Ahogarse en un deseo


La pálida luz de la luna se difuminaba en el oscuro cielo. No había estrellas, la ciudad las había engullido con sus potentes farolas y carteles. Pequeños copos de nieve morían en el cristal de su ventana, deshaciéndose con el más leve contacto, tiñendo el vidrio con frías gotas. La penumbra dibujaba sombras sobre las sábanas que se movían al compás de la tenue luz que asomaba por la rendija de la puerta. Era Navidad, una Navidad triste, una Navidad que nadie debería tener. El coche de él esperaba a las puertas del majestuoso edificio, pero ella no aparecía. Ya pasaba media hora desde que él había llegado, cinco minutos antes de lo acordado, como siempre. “Mujeres – pensó -, siempre llegando tarde”.

Nueva York estaba preciosa en Navidad, pero la belleza material pasaba desapercibida para ella. Lo había perdido todo tras el accidente, sus padres, su hermana... todo. Sólo le quedaba él, pero nunca tuvo claro si seguía con ella por pena o por interés, la herencia era considerable y ella muy desgraciada. Llevaba puesto el vestido de lana que tanto le gustaba a su hermana, ese que le resaltaba sus bonitas formas de mujer. Su melena dorada caía lisa en cascada contrastando con el rojo del tejido. Era la primera vez que salía del luto en dos meses y se sentía desnuda, insultante, irrespetuosa con su memoria y la de su familia. No quería salir de allí, deseaba permanecer encerrada en aquella prisión con barrotes de vidrio que hacía las veces de bola de nieve. Aquella noche, por ejemplo, se sentía como una de esas figuras de porcelana encerrada tras la esfera brillante, cubierta por una presión de litros de agua invisible, una opresión de la que no podía escapar so pena de bucear hacia la superficie. Pero esa superficie no llegaba nunca, las paredes cóncavas impedían la salida y el aire se le acababa. La nieve sólo servía para entristecer más la escena.

Abajo, él notaba como el frío le estaba ganando la batalla. Maldijo a su novia y a su desgracia, maldijo sus demoras y maldijo su facilidad para complacerla en todo. Cuando ya había formulado todo tipo de improperios en silencio, decidió subir. Pasaba ya una hora y la cena iba a convertirse en desayuno si ella decidía seguir oculta en su torre. El ascensor tardó otros tantos diez minutos en bajar, una alegre familia con sonrosadas mejillas y risas de campana había ocupado el aparato. Sin apenas dedicar una felicitación navideña y saltándose las normas de cortesía, entró en el elevador a empujones y respirando con fuerza. La temperatura era allí más cálida, lo que permitió que sus ideas y palabras se descongelaran, poniéndose en movimiento y preparando un sermón que dedicarle a su impertinente pareja.

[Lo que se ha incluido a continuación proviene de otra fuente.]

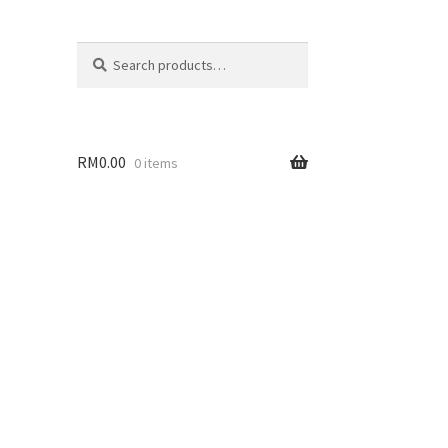
Search
Search
for:
RM
0.00
0 items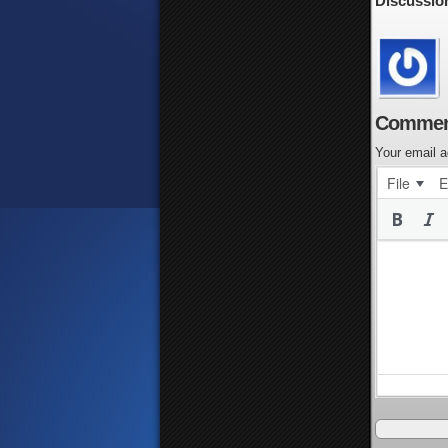
Discussio
Commen
Your email a
File
E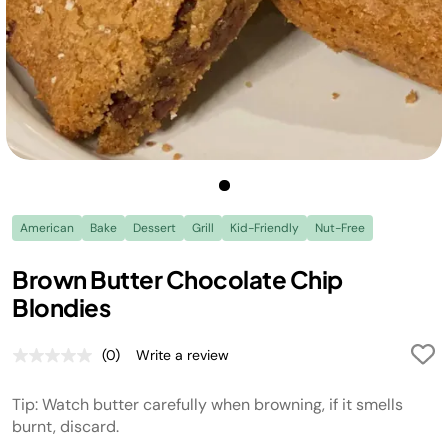
American
Bake
Dessert
Grill
Kid-Friendly
Nut-Free
Brown Butter Chocolate Chip
Blondies
(0)
Write a review
No
rating
value.
Tip: Watch butter carefully when browning, if it smells
Same
page
burnt, discard.
link.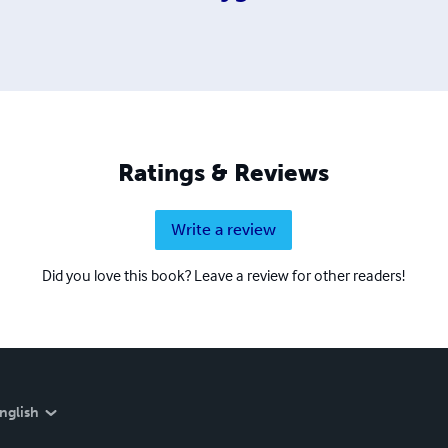
Ratings & Reviews
Write a review
Did you love this book? Leave a review for other readers!
nglish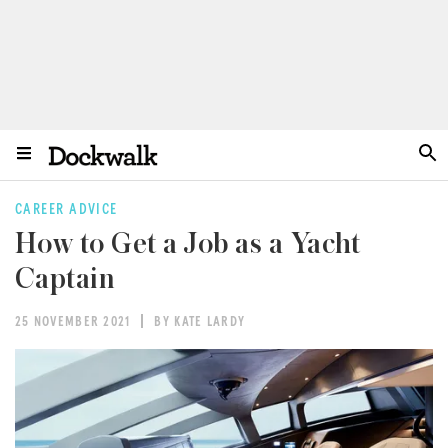
CAREER ADVICE
How to Get a Job as a Yacht
Captain
25 NOVEMBER 2021
BY KATE LARDY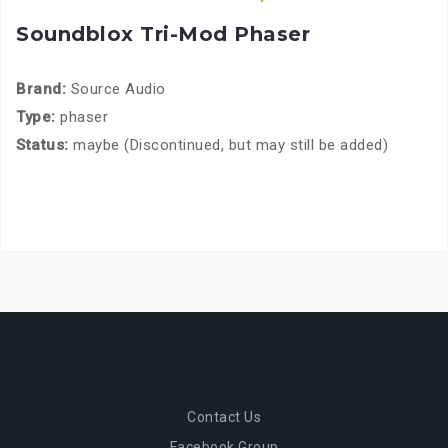
Soundblox Tri-Mod Phaser
Brand:
Source Audio
Type:
phaser
Status:
maybe (Discontinued, but may still be added)
Contact Us
Facebook Group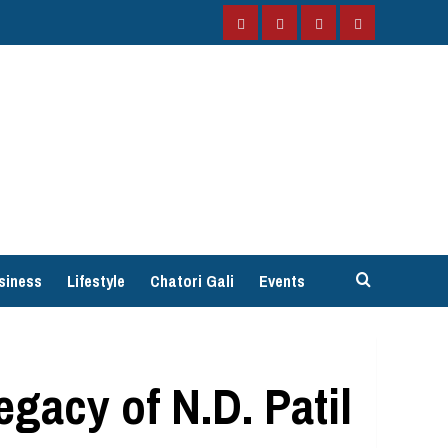
Facebook
Instagram
Twitter
YouTube
siness
Lifestyle
Chatori Gali
Events
gacy of N.D. Patil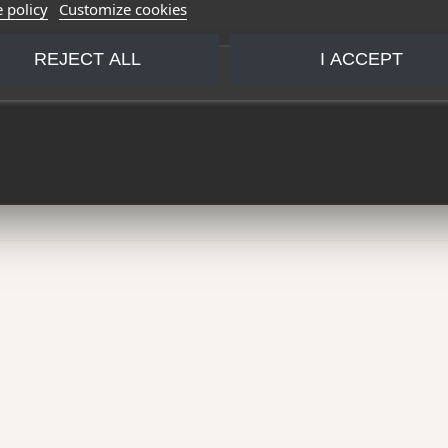
 policy
Customize cookies
REJECT ALL
I ACCEPT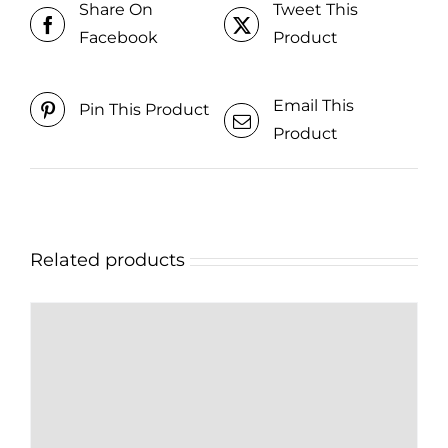
Share On
Tweet This
Facebook
Product
Email This
Pin This Product
Product
Related products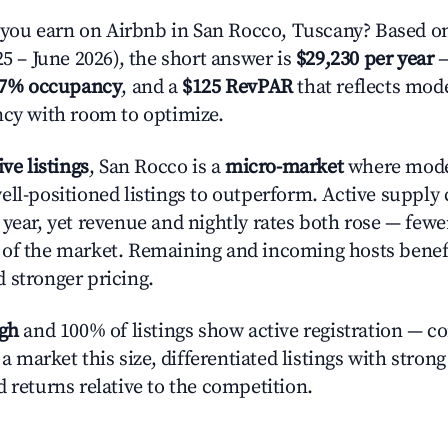
ou earn on Airbnb in San Rocco, Tuscany? Based on
25 – June 2026), the short answer is
$29,230 per year
—
.7% occupancy
, and a
$125 RevPAR
that reflects mode
ncy with room to optimize.
ive listings
, San Rocco is a
micro-market
where mode
ell-positioned listings to outperform. Active supply
year, yet revenue and nightly rates both rose — fewer
 of the market. Remaining and incoming hosts benef
 stronger pricing.
igh
and 100% of listings show active registration — c
n a market this size, differentiated listings with stron
 returns relative to the competition.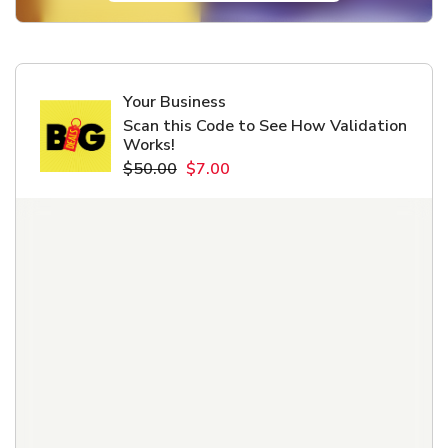
Your Business
Scan this Code to See How Validation
Works!
$50.00
$7.00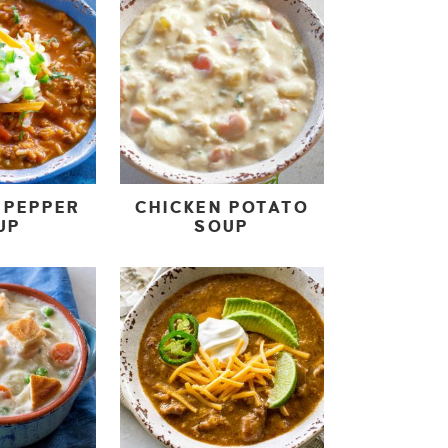
 PEPPER
CHICKEN POTATO
UP
SOUP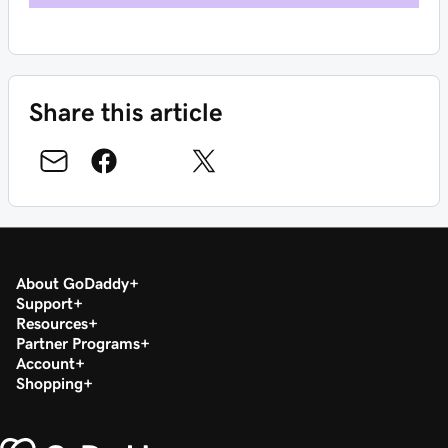
Share this article
About GoDaddy
Support
Resources
Partner Programs
Account
Shopping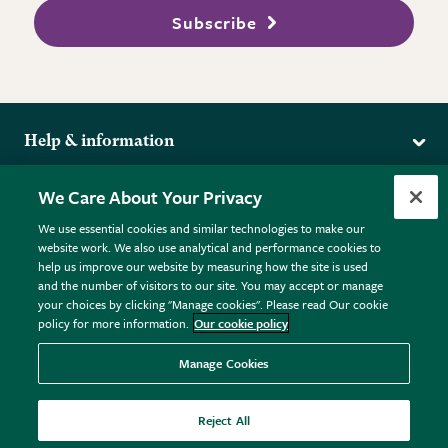
Subscribe
Help & information
Delivery
More from the RHS
We Care About Your Privacy
Returns
RHS.org Home
FAQs
We use essential cookies and similar technologies to make our
Terms
website work. We also use analytical and performance cookies to
RHS Membership
Plant FAQs
help us improve our website by measuring how the site is used
Terms & Conditions
RHS Gardens
Contact Us
and the number of visitors to our site. You may accept or manage
Privacy Policy
RHS Flower Shows
Pot Size Guide
your choices by clicking "Manage cookies". Please read Our cookie
policy for more information.
Our cookie policy
Cookie Policy
RHS Garden Centres
© RHS Enterprises Limited 2026
Donate
Registered in England & Wales No. 01211648. | VAT No.
Manage Cookies
GB461532757 | Registered Office: 80 Vincent Square, London,
SW1P 2PE.
Reject All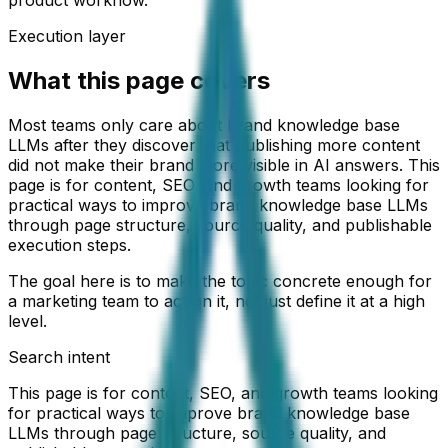
Execution layer
What this page covers
Most teams only care about brand knowledge base
LLMs after they discover that publishing more content
did not make their brand more visible in AI answers. This
page is for content, SEO, and growth teams looking for
practical ways to improve brand knowledge base LLMs
through page structure, source quality, and publishable
execution steps.
The goal here is to make the topic concrete enough for
a marketing team to act on it, not just define it at a high
level.
Search intent
This page is for content, SEO, and growth teams looking
for practical ways to improve brand knowledge base
LLMs through page structure, source quality, and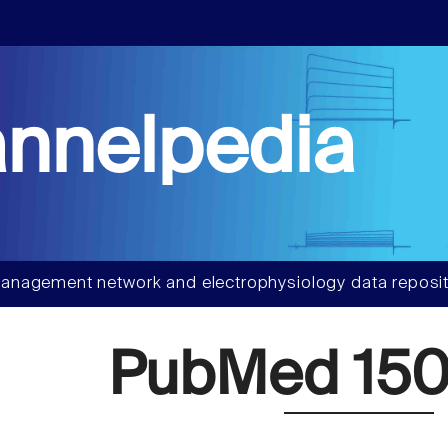
nnelpedia
anagement network and electrophysiology data reposit
PubMed 150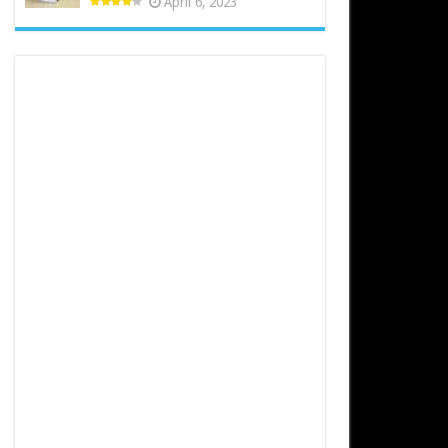
April 6, 2023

La luz seguía bailando sobre las sábanas, pero la habitación se tornaba fría por momentos, se apagaba. El timbre sonó repetidas veces y los golpes en la puerta amenazaban con quebrarla. Lo que él no sabía es que no obtendría respuesta. Tras saber de labios del conserje que ella no había salido del edificio, comenzó a preocuparse.

La policía tardó unos minutos en llegar al edificio, añadiendo luces azules a la cálida escena navideña neoyorquina, unas luces que enfriaban el ambiente y no auguraban nada bueno. Cuando los agentes se plantaron ante la puerta de entrada, él se retorcía nervioso, con sus ojos oscuros desencajados a causa del pánico. La puerta cedió con facilidad y el fatídico y previsto final les aguardaba tras la puerta del dormitorio. No había sangre, ni cristales rotos, ni una ventana abierta que filtrara la última brisa que saludó el rostro de la joven. Yacía en la cama, con media sonrisa y los ojos cerrados. Era la primera vez que la veía sonreír en meses, la primera y la última.

El forense no supo determinar la causa de la muerte, sólo acertó a decir que la deseaba tanto que al final escuchó sus ruegos y súplicas cumpliendo así su anhelo. Se había ahogado en su propia bola de nieve.